[[ DATA UNDER STUDY open ]]

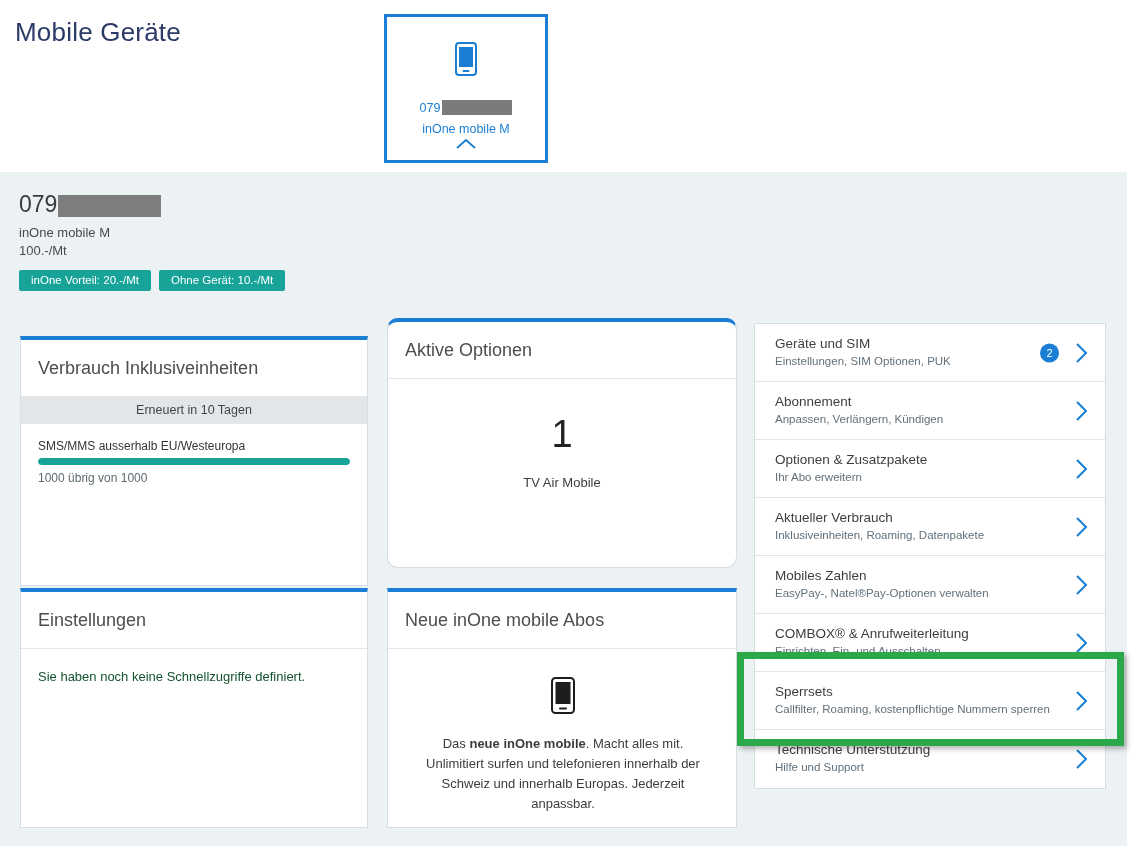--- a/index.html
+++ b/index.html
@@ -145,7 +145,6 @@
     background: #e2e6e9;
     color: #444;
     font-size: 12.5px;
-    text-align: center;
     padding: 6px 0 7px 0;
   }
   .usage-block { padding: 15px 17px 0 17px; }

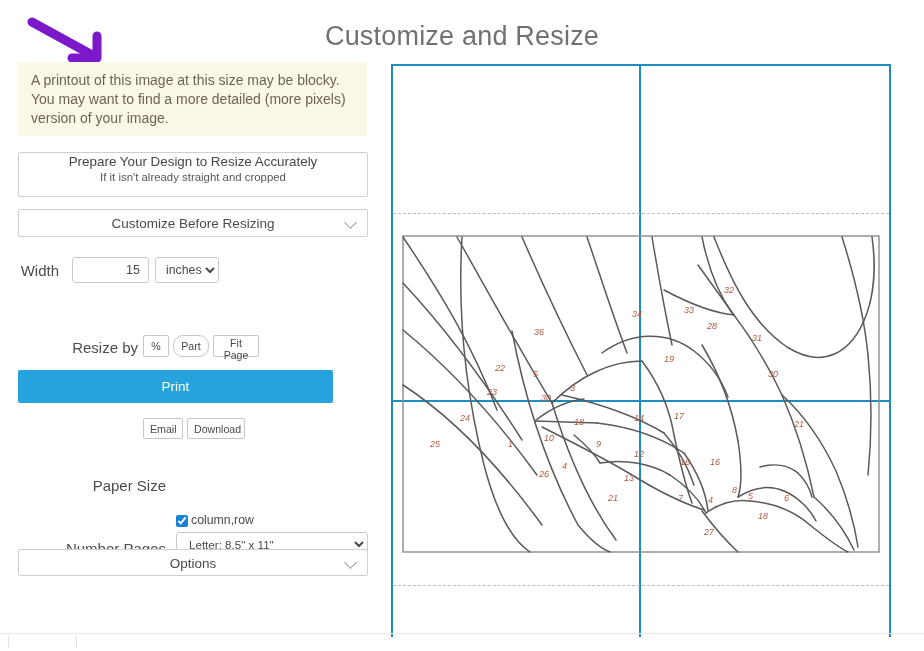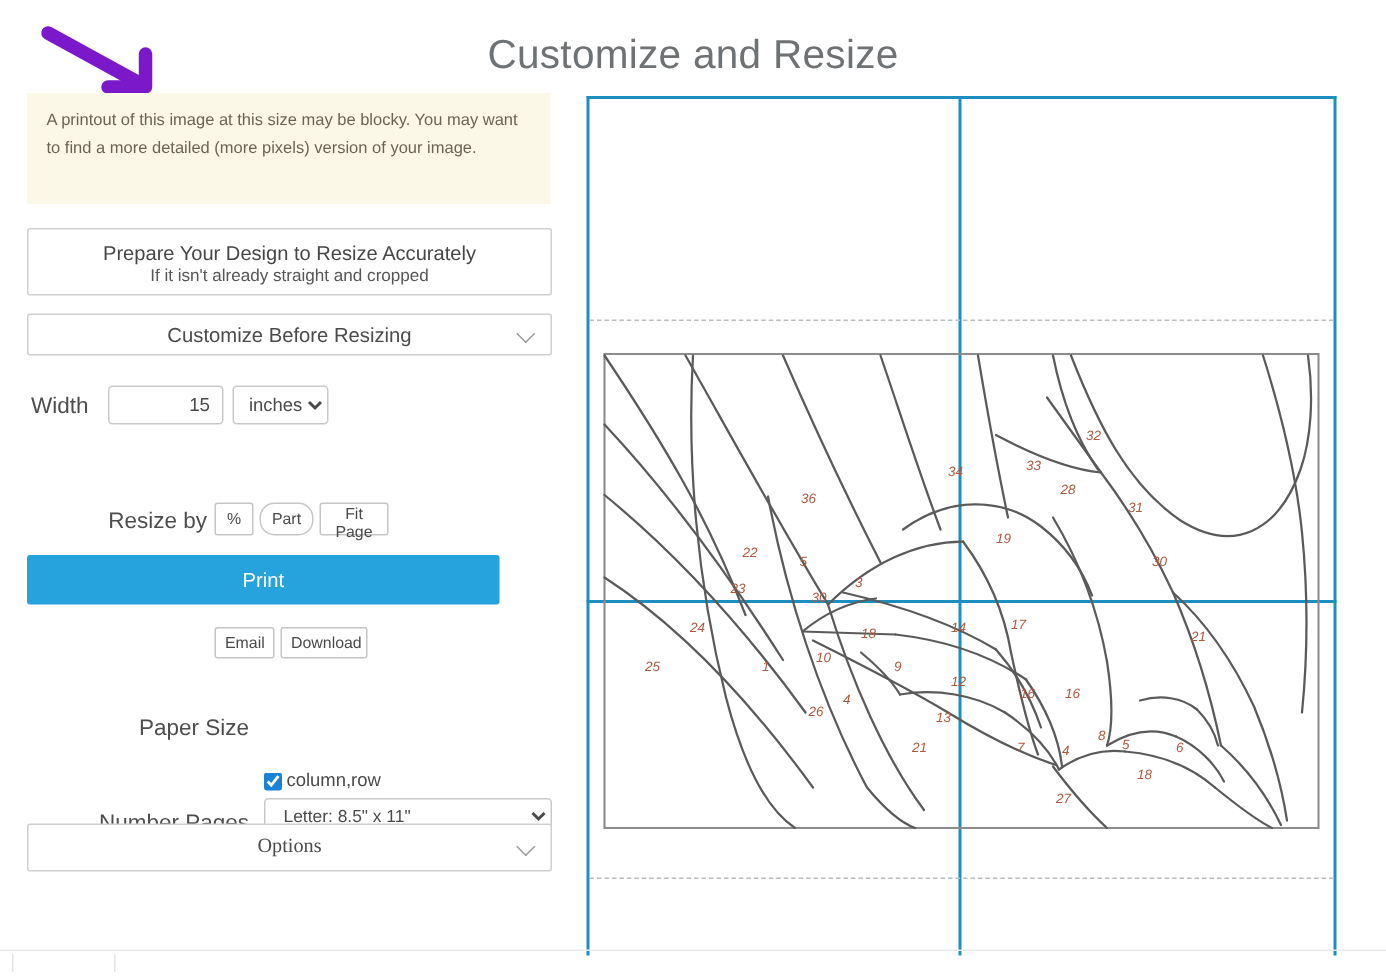--- a/index.html
+++ b/index.html
@@ -38,7 +38,7 @@
     background:#fcf8e8;
     padding:9px 12px 0 13px;
     box-sizing:border-box;
-    font-size:11px;
+    font-size:14px;
     line-height:19px;
     color:#6b6455;
   }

[[ DATA UNDER STUDY closed ]]

» **TASK DETAILS**: Reproduce each line of the records in which "size" appears.

» **REPLY TO THE TASK**:
     font-size: 12.5px;
-    font-size:11px;
+    font-size:14px;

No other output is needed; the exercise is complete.